How does the film depict post-independent Senegalese society?
The movie provides a rather bleak depiction of post-independent Senegalese society. Poverty seems to be rampant throughout the society, with people continuously begging. Dieng is unemployed and lives off credit to support his two wives and seven children. And then, when he does have an opportunity to make a little money by cashing the money order, French bureaucracy makes it all but impossible for him to do so. People seem polite and friendly and willing to do their religious duty and help out, but hardly anyone is in a position to do so. And even when they are better off, like Dieng’s nephew, Mbaye, they prove unscrupulous and willing to rob their own family. Or the men at the photography shop, who happily take Dieng’s money, while all the time knowing they have no intention of providing the photograph that he has paid them for. The only way for an individual to thrive, it seems, is through greed and corruption, which makes it all but impossible for the country itself to thrive.
What “message” do you get from the movie? Justify your answer.

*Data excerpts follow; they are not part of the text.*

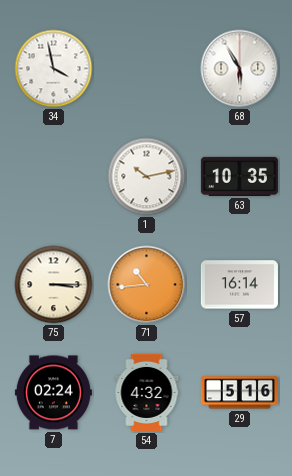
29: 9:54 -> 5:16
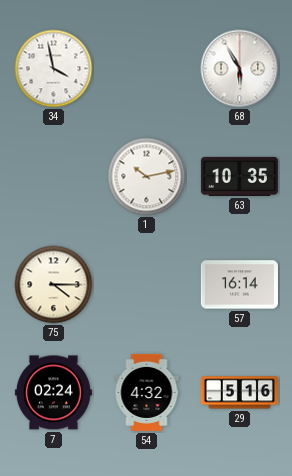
75: 3:15 -> 4:15
71: 10:44 -> none
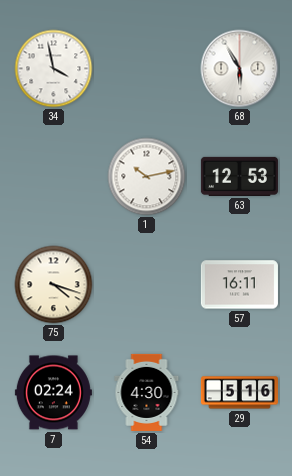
63: 10:35 -> 12:53
75: 4:15 -> 4:18
57: 16:14 -> 16:11
54: 4:32 -> 4:30
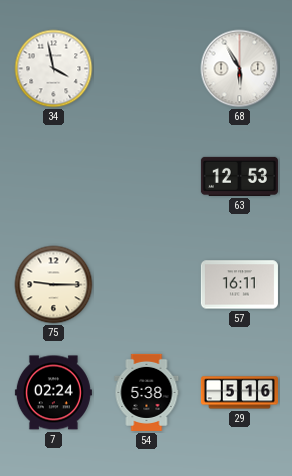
1: 10:13 -> none
75: 4:18 -> 9:15
54: 4:30 -> 5:38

The message that I got from the film Mandabi is that French colonialism made it nearly impossible for a country in colonial Africa to thrive, whether pre- or post-independence. The maze of bureaucratic hurdles that prevent Dieng from cashing the money order are foisted on a people that are completely unprepared to deal with them, and no one has the patience, or inclination, to help out. Everyone is out for themselves. Lip service is paid to religious charity, but people are much more interested in receiving than giving. Even Dieng’s wives are happy to buy on credit, with little if any regard for the consequences. Colonialism has left the country horribly scarred and unable to cope with the greed, corruption, and poverty left in the French colonial government’s wake.